Since this novel carrier can deliver small-molecule drugs, proteins, lysosomes and even insulin, it has the potential to improve the lives of many patients. Its long active lifetime may allow diabetics to forgo daily insulin injections and instead just have them four times a year. Furthermore, sustained and localized delivery of pain medication could provide constant relief to patients. Xian Jun foresees working closely with drug companies to introduce their tried and tested drugs in more effective ways.
In addition to administering drugs, the thermogel could also be used for tissue repair and engineering. One approach would be to use the gel as a fibrous mat or scaffold for growing thin sheets of cells. Once matured, the cells could then be implanted onto various parts of the body with the polymer eventually degrading into nonexistence. But since the field of scaffold engineering is crowded with other promising alternatives (such as hydrogels, carbon nanotubes and fibrin mesh), Xian Jun sees greater potential for biodegradable thermogels as cell encapsulation materials. In this scenario, researchers would grow and maintain living cells in the polymer matrix itself, which could then be used to seal injured tissue and caulk perforations through direct injection. So far, Xian Jun has proved that cells can survive in the gel, but he has yet to find a way of squeezing the encapsulated cells through a tiny needle without rupturing their membranes.

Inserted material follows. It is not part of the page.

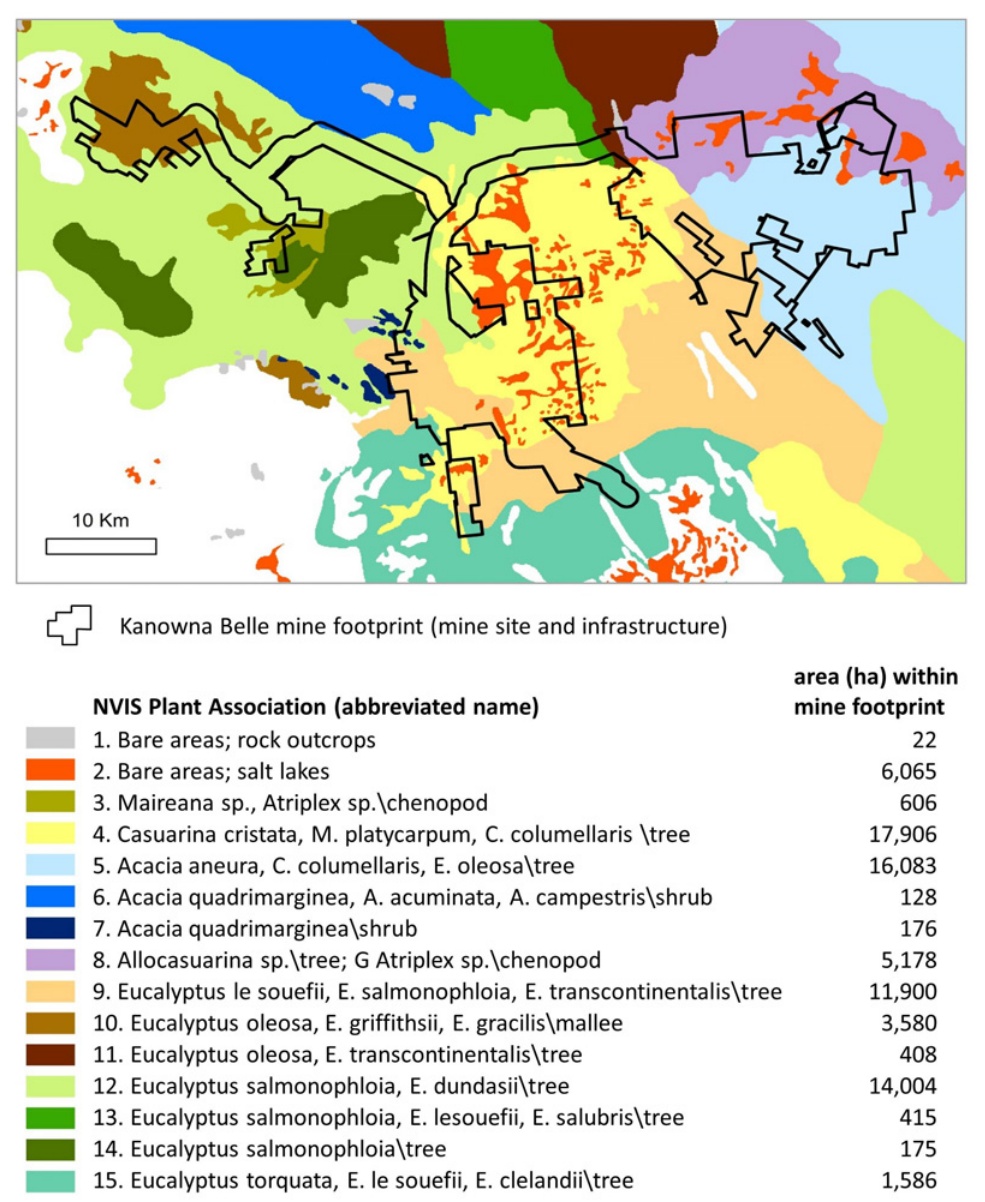
Figure 2. Habitat Types (NVIS plant associations) occurring within the mine footprint. We stratified plant associations by landforms to define and map 116 biodiversity elements across the study area, of which 71 occur within the mine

While these thermogels are extremely promising, it may be some time before they find their way into actual patient treatments. In the meantime, Xian Jun is collaborating with a cosmetics manufacturer to develop gels with even lower polymer concentrations that can trap and slowly release active anti-aging ingredients. The company is keen on moving away from the traditional tinted and turbid creams toward a product that is transparent and slightly viscous. “Our material fits the bill, and it is aesthetically pleasing,” says Xian Jun, who expects the gels to make a public appearance within a year. “These thermogels are proving to be really special materials.”

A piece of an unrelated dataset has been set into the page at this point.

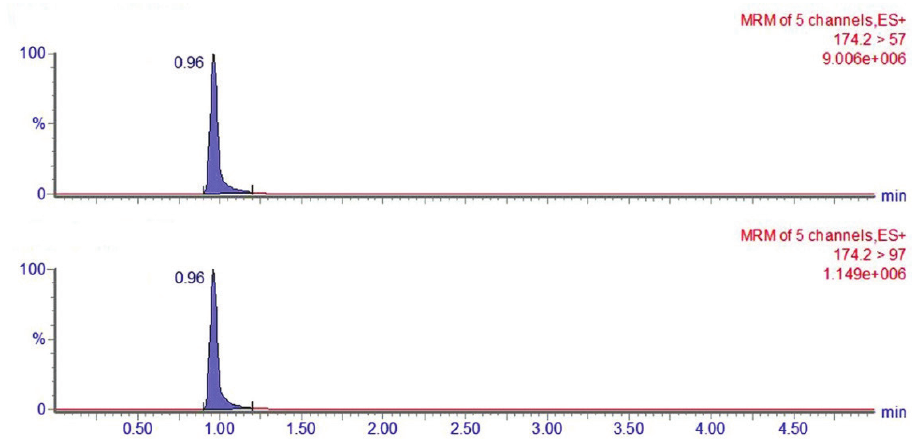
Figure 4. MRM chromatograms of muscarine from Pseudosperma arenarium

About the Institute of Materials Research and Engineering
The A*STAR Institute of Materials Research and Engineering (IMRE) was established in 1997 with the aim of becoming a leading research institute for materials science and engineering. The IMRE has developed strong capabilities in materials analysis, characterization, materials growth, patterning, fabrication, synthesis and integration, and has established research and development programs in collaboration with industry partners.